Define the five reversible digit pairs that look the same when rotated 180 degrees.
Create a recursive function that builds strobogrammatic numbers of length n:
- Base case: if n == 0, return an empty string (the center for even-length numbers).
- Base case: if n == 1, return the three single-digit strobogrammatic numbers: "0", "1", "8".
Recursively generate strobogrammatic numbers of length n - 2.
For each smaller number, wrap it with each valid digit pair (one digit at the start, its pair at the end).
Skip pairs starting with '0' when building the outermost layer (when n equals the final target length) to avoid leading zeros.
Return all generated numbers.

class Solution:
    def findStrobogrammatic(self, n: int) -> List[str]:
        reversible_pairs = [
            ['0', '0'], ['1', '1'], 
            ['6', '9'], ['8', '8'], ['9', '6']
        ]

        def generate_strobo_numbers(n, final_length):
            if n == 0:
                # 0-digit strobogrammatic number is an empty string.
                return [""]

            if n == 1:
                # 1-digit strobogrammatic numbers.
                return ["0", "1", "8"]

            prev_strobo_nums = generate_strobo_numbers(n - 2, final_length)
            curr_strobo_nums = []

            for prev_strobo_num in prev_strobo_nums:
                for pair in reversible_pairs:
                    if pair[0] != '0' or n != final_length:
                        curr_strobo_nums.append(pair[0] + prev_strobo_num + pair[1])

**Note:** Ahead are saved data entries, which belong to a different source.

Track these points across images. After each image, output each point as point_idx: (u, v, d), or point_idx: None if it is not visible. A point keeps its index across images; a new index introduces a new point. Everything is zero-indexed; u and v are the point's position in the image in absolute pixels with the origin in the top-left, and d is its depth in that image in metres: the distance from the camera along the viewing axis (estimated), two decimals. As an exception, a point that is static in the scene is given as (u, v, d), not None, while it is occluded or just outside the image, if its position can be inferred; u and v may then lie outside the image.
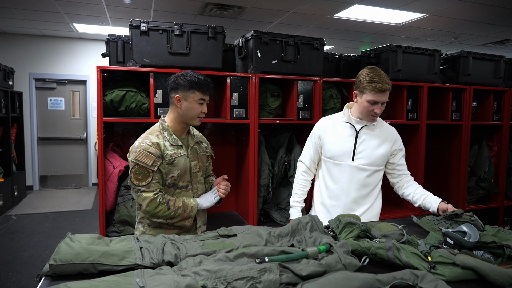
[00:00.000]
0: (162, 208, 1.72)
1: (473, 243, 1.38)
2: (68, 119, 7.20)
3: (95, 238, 1.35)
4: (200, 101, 1.78)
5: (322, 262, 1.19)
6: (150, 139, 1.75)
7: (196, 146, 1.91)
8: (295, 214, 2.09)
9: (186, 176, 1.83)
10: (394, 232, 1.45)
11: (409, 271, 1.13)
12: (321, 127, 2.07)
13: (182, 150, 1.82)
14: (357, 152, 1.93)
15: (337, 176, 1.98)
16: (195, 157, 1.88)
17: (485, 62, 3.76)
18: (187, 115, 1.79)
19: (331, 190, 2.01)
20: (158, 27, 2.68)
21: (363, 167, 1.93)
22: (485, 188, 3.86)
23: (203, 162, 1.95)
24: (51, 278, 1.20)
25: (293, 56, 3.02)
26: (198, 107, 1.78)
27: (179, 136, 1.85)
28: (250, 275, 1.07)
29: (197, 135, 1.99)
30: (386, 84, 1.80)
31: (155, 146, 1.73)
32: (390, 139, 1.98)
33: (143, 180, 1.70)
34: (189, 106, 1.77)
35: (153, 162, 1.70)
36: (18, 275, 3.38)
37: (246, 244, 1.36)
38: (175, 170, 1.77)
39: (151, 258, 1.25)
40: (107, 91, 2.75)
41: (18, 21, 5.75)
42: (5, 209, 5.49)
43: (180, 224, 1.80)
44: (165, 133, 1.81)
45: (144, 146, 1.72)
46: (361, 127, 1.95)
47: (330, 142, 2.00)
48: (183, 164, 1.80)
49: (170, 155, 1.76)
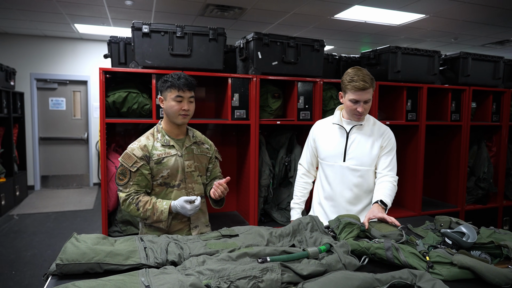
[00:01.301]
0: (132, 208, 1.77)
1: (471, 243, 1.41)
2: (69, 119, 7.23)
3: (100, 238, 1.38)
4: (177, 98, 1.79)
5: (322, 262, 1.22)
6: (140, 141, 1.84)
7: (194, 147, 1.93)
8: (294, 216, 2.13)
9: (178, 175, 1.85)
10: (393, 232, 1.47)
11: (408, 270, 1.15)
12: (315, 130, 2.12)
13: (173, 150, 1.85)
14: (348, 153, 1.95)
15: (330, 177, 2.01)
16: (190, 157, 1.90)
17: (484, 63, 3.78)
18: (169, 114, 1.83)
19: (326, 191, 2.04)
20: (160, 29, 2.71)
21: (354, 167, 1.95)
22: (484, 188, 3.88)
23: (201, 163, 1.95)
24: (57, 277, 1.23)
25: (294, 58, 3.05)
26: (176, 105, 1.80)
27: (174, 137, 1.88)
28: (253, 275, 1.09)
29: (198, 137, 2.00)
30: (365, 83, 1.81)
31: (141, 148, 1.80)
32: (380, 139, 1.97)
33: (122, 180, 1.78)
34: (168, 104, 1.81)
35: (133, 163, 1.77)
36: (21, 274, 3.40)
37: (248, 244, 1.39)
38: (164, 169, 1.81)
39: (155, 257, 1.28)
40: (109, 92, 2.78)
41: (20, 22, 5.77)
42: (7, 209, 5.52)
43: (156, 225, 1.83)
44: (159, 134, 1.87)
45: (131, 147, 1.82)
46: (351, 128, 1.97)
47: (323, 144, 2.04)
48: (173, 164, 1.83)
49: (158, 154, 1.81)
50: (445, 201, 3.94)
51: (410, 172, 3.64)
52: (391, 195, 1.89)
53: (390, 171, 1.97)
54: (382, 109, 3.64)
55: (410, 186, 3.64)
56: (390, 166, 1.97)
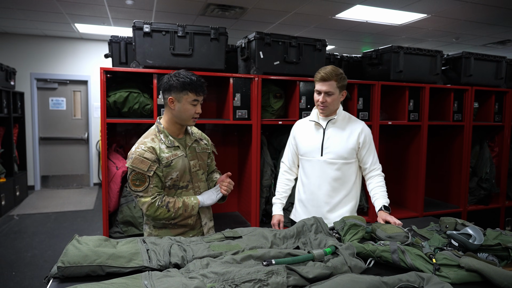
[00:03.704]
0: (161, 211, 1.72)
1: (478, 245, 1.39)
2: (69, 119, 7.21)
3: (102, 240, 1.36)
4: (193, 102, 1.76)
5: (328, 264, 1.20)
6: (146, 144, 1.75)
7: (195, 145, 1.90)
8: (276, 211, 2.24)
9: (186, 176, 1.83)
10: (399, 234, 1.46)
11: (415, 273, 1.14)
12: (295, 128, 2.25)
13: (179, 151, 1.80)
14: (324, 147, 2.07)
15: (309, 171, 2.12)
16: (194, 156, 1.87)
17: (486, 63, 3.76)
18: (181, 117, 1.78)
19: (306, 185, 2.15)
20: (161, 28, 2.69)
21: (331, 161, 2.05)
22: (486, 189, 3.87)
23: (203, 160, 1.93)
24: (59, 280, 1.21)
25: (296, 57, 3.03)
26: (192, 108, 1.76)
27: (175, 137, 1.84)
28: (258, 278, 1.08)
29: (196, 133, 1.97)
30: (326, 74, 1.95)
31: (151, 151, 1.72)
32: (355, 132, 2.07)
33: (141, 186, 1.71)
34: (182, 107, 1.75)
35: (149, 167, 1.70)
36: (21, 275, 3.38)
37: (252, 246, 1.37)
38: (173, 172, 1.77)
39: (158, 260, 1.26)
40: (110, 92, 2.76)
41: (20, 22, 5.75)
42: (7, 209, 5.50)
43: (183, 223, 1.81)
44: (161, 135, 1.80)
45: (139, 151, 1.72)
46: (327, 124, 2.08)
47: (302, 140, 2.16)
48: (181, 165, 1.79)
49: (166, 157, 1.75)
50: (447, 202, 3.92)
51: (412, 172, 3.62)
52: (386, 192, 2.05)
53: (375, 164, 2.11)
54: (384, 109, 3.62)
55: (412, 187, 3.62)
56: (374, 160, 2.11)
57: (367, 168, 2.10)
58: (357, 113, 3.25)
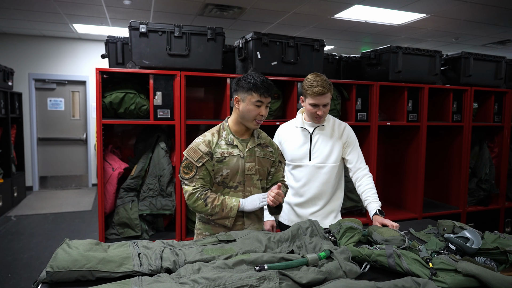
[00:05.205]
0: (199, 203, 1.73)
1: (476, 249, 1.37)
2: (67, 119, 7.18)
3: (93, 244, 1.34)
4: (257, 103, 1.74)
5: (322, 269, 1.18)
6: (205, 136, 1.80)
7: (258, 149, 1.85)
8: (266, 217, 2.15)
9: (238, 176, 1.79)
10: (395, 237, 1.43)
11: (411, 278, 1.11)
12: (280, 133, 2.23)
13: (236, 150, 1.79)
14: (313, 152, 2.09)
15: (298, 176, 2.14)
16: (252, 159, 1.81)
17: (486, 63, 3.74)
18: (244, 117, 1.78)
19: (294, 188, 2.15)
20: (157, 28, 2.67)
21: (320, 165, 2.08)
22: (486, 190, 3.84)
23: (263, 166, 1.86)
24: (48, 285, 1.19)
25: (293, 58, 3.00)
26: (255, 110, 1.75)
27: (239, 137, 1.83)
28: (249, 283, 1.05)
29: (263, 138, 1.92)
30: (323, 88, 1.93)
31: (206, 144, 1.76)
32: (339, 134, 2.11)
33: (188, 174, 1.75)
34: (246, 107, 1.75)
35: (199, 158, 1.73)
36: (17, 277, 3.36)
37: (246, 250, 1.35)
38: (224, 168, 1.77)
39: (149, 264, 1.24)
40: (106, 93, 2.74)
41: (18, 22, 5.73)
42: (4, 210, 5.48)
43: (220, 223, 1.77)
44: (224, 132, 1.83)
45: (197, 142, 1.78)
46: (313, 129, 2.10)
47: (289, 146, 2.15)
48: (234, 164, 1.77)
49: (220, 153, 1.76)
50: (446, 203, 3.90)
51: (411, 173, 3.60)
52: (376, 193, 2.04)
53: (361, 163, 2.12)
54: (383, 110, 3.60)
55: (411, 188, 3.60)
56: (359, 159, 2.13)
57: (353, 167, 2.10)
58: (355, 114, 3.22)
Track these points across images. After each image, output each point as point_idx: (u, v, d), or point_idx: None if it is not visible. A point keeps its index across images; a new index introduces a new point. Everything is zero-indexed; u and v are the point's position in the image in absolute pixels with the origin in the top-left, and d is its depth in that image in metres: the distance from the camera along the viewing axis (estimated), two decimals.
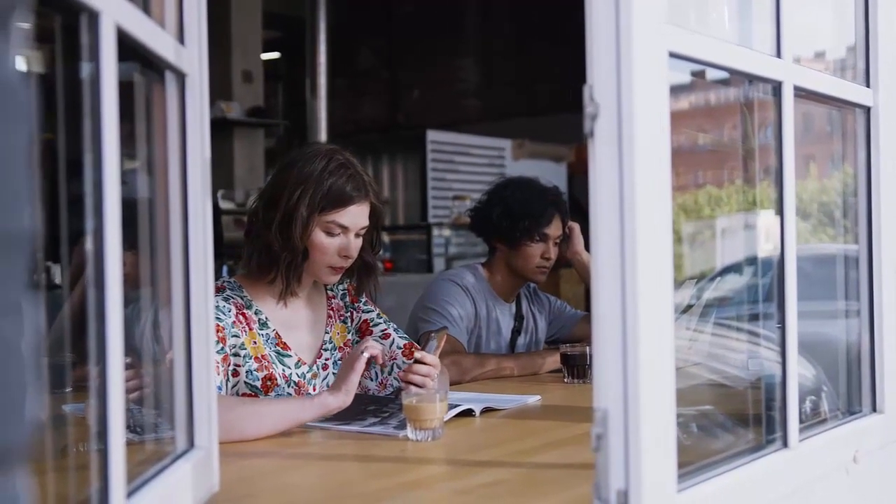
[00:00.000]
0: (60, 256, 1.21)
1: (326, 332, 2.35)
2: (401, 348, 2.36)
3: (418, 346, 2.36)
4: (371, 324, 2.41)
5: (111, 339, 1.00)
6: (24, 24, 0.59)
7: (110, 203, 1.00)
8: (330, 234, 2.20)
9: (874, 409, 1.81)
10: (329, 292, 2.41)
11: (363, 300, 2.44)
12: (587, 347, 2.68)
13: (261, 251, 2.21)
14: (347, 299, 2.42)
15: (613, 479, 1.17)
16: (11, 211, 0.55)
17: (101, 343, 1.00)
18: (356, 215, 2.22)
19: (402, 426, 1.92)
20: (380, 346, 2.04)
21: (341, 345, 2.37)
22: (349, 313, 2.42)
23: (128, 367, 1.39)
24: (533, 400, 2.37)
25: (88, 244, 1.00)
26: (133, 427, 1.38)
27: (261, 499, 1.54)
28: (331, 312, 2.38)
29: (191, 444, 1.37)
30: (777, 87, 1.51)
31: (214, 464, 1.42)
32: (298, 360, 2.25)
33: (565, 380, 2.68)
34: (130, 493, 1.09)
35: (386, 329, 2.41)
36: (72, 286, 1.80)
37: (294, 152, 2.28)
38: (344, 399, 1.95)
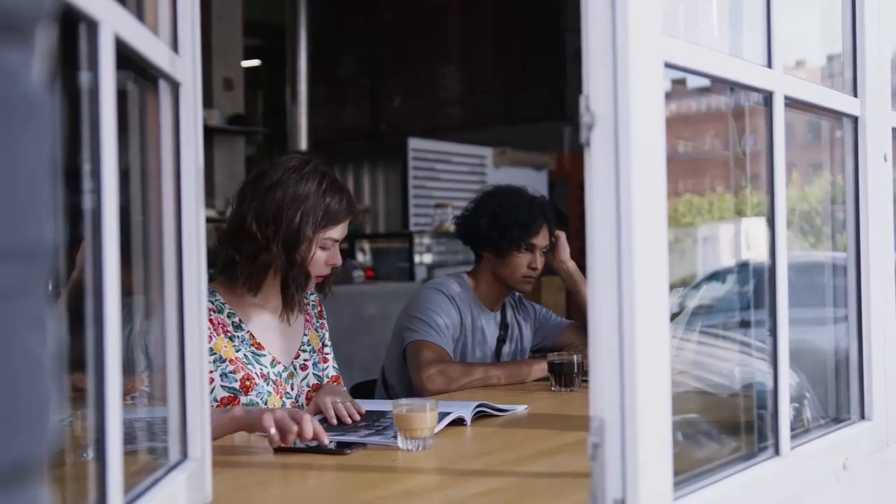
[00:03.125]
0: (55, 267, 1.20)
1: (305, 335, 2.43)
2: (328, 378, 2.45)
3: (340, 381, 2.51)
4: (324, 343, 2.52)
5: (109, 349, 1.00)
6: (47, 37, 0.59)
7: (108, 211, 1.00)
8: (323, 248, 2.30)
9: (862, 417, 1.82)
10: (303, 299, 2.48)
11: (324, 318, 2.54)
12: (574, 356, 2.68)
13: (262, 268, 2.26)
14: (316, 311, 2.52)
15: (610, 488, 1.17)
16: (36, 224, 0.55)
17: (98, 353, 0.99)
18: (345, 228, 2.34)
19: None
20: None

            return curr_strobo_nums
            
        return generate_strobo_numbers(n, n)

Time & Space Complexity

Time complexity: $O(N \cdot 5^{\lfloor N/2 \rfloor + 1})$
Space complexity: $O(N \cdot 5^{\lfloor N/2 \rfloor})$

Where $N$ is the length of strobogrammatic numbers we need to find.

2. Iteration (Level Order Traversal)

Intuition

Instead of recursion, we can build strobogrammatic numbers iteratively using a BFS-like approach. Start from the center and expand outward level by level. For odd-length numbers, begin with single digits (0, 1, 8). For even-length numbers, begin with an empty string. Each iteration adds two digits to the current strings, growing them symmetrically until we reach the target length.

Algorithm

Determine the starting point based on parity: if n is odd, start with ["0", "1", "8"]; if even, start with [""].
Track the current string length, starting at n % 2.
While the current length is less than n:
- Increment the length by 2 (adding one digit to each end).
- For each existing string, wrap it with each valid digit pair.
- Skip '0' as the leading digit when at the final length.
Return the final list of strobogrammatic numbers.

class Solution:
    def findStrobogrammatic(self, n: int) -> List[str]:
        reversible_pairs = [
            ['0', '0'], ['1', '1'], 
            ['6', '9'], ['8', '8'], ['9', '6']
        ]

        # When n is even (n % 2 == 0), we start with strings of length 0 and
        # when n is odd (n % 2 == 1), we start with strings of length 1.
        curr_strings_length = n % 2
        
        q = ["0", "1", "8"] if curr_strings_length == 1 else [""]
        
        while curr_strings_length < n:
            curr_strings_length += 2
            next_level = []
            
            for number in q:
                for pair in reversible_pairs:
                    if curr_strings_length != n or pair[0] != '0':
                        next_level.append(pair[0] + number + pair[1])
            q = next_level
            
        return q

Time & Space Complexity

Time complexity: $O(N \cdot 5^{\lfloor N/2 \rfloor + 1})$
Space complexity: $O(N \cdot 5^{\lfloor N/2 \rfloor})$
- Note: In javascript and python, in the last iteration the arrary, is the output array. Thus it will not be considered in auxiliary space. But still, the overall order of the complexity remains the same.

Where $N$ is the length of strobogrammatic numbers we need to find.

Common Pitfalls

Allowing Leading Zeros

Numbers cannot have leading zeros (except for "0" itself when n=1). When building the outermost layer of digits, you must skip the (0, 0) pair to avoid generating invalid numbers like "010" or "00100".

Forgetting That 6 and 9 Map to Each Other

Unlike 0, 1, and 8 which map to themselves when rotated 180 degrees, 6 becomes 9 and 9 becomes 6. The reversible pairs must include both (6, 9) and (9, 6) to correctly generate all strobogrammatic numbers.

Incorrect Base Cases for Odd vs Even Length

For even-length numbers, the recursive base case is an empty string (length 0). For odd-length numbers, the center digit must be strobogrammatic by itself: only 0, 1, or 8. Mixing up these base cases or forgetting the odd-length center constraint will produce incorrect results.